◆ Provided material
_ _ _ _
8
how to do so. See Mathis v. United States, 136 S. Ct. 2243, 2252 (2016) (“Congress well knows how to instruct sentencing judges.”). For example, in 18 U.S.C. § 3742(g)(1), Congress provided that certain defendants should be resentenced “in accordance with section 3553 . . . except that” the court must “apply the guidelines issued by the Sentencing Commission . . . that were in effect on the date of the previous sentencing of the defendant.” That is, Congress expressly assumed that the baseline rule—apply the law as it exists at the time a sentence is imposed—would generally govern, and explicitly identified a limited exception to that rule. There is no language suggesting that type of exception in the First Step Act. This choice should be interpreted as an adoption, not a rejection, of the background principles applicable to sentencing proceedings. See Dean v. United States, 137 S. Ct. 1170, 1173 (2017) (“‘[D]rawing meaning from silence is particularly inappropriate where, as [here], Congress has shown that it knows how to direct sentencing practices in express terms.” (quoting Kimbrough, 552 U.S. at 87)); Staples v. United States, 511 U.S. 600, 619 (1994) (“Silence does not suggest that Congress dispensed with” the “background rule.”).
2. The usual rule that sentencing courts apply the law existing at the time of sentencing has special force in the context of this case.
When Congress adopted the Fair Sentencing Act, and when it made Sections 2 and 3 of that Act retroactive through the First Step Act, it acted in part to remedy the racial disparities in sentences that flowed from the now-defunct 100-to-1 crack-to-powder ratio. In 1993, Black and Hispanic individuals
_ _ _ _
Your task is to transcribe the material, which must come out exactly as written.

◆ Exercise answer
8
how to do so. See Mathis v. United States, 136 S. Ct. 2243, 2252 (2016) (“Congress well knows how to instruct sentencing judges.”). For example, in 18 U.S.C. § 3742(g)(1), Congress provided that certain defendants should be resentenced “in accordance with section 3553 . . . except that” the court must “apply the guidelines issued by the Sentencing Commission . . . that were in effect on the date of the previous sentencing of the defendant.” That is, Congress expressly assumed that the baseline rule—apply the law as it exists at the time a sentence is imposed—would generally govern, and explicitly identified a limited exception to that rule. There is no language suggesting that type of exception in the First Step Act. This choice should be interpreted as an adoption, not a rejection, of the background principles applicable to sentencing proceedings. See Dean v. United States, 137 S. Ct. 1170, 1173 (2017) (“‘[D]rawing meaning from silence is particularly inappropriate where, as [here], Congress has shown that it knows how to direct sentencing practices in express terms.” (quoting Kimbrough, 552 U.S. at 87)); Staples v. United States, 511 U.S. 600, 619 (1994) (“Silence does not suggest that Congress dispensed with” the “background rule.”).
2. The usual rule that sentencing courts apply the law existing at the time of sentencing has special force in the context of this case.
When Congress adopted the Fair Sentencing Act, and when it made Sections 2 and 3 of that Act retroactive through the First Step Act, it acted in part to remedy the racial disparities in sentences that flowed from the now-defunct 100-to-1 crack-to-powder ratio. In 1993, Black and Hispanic individuals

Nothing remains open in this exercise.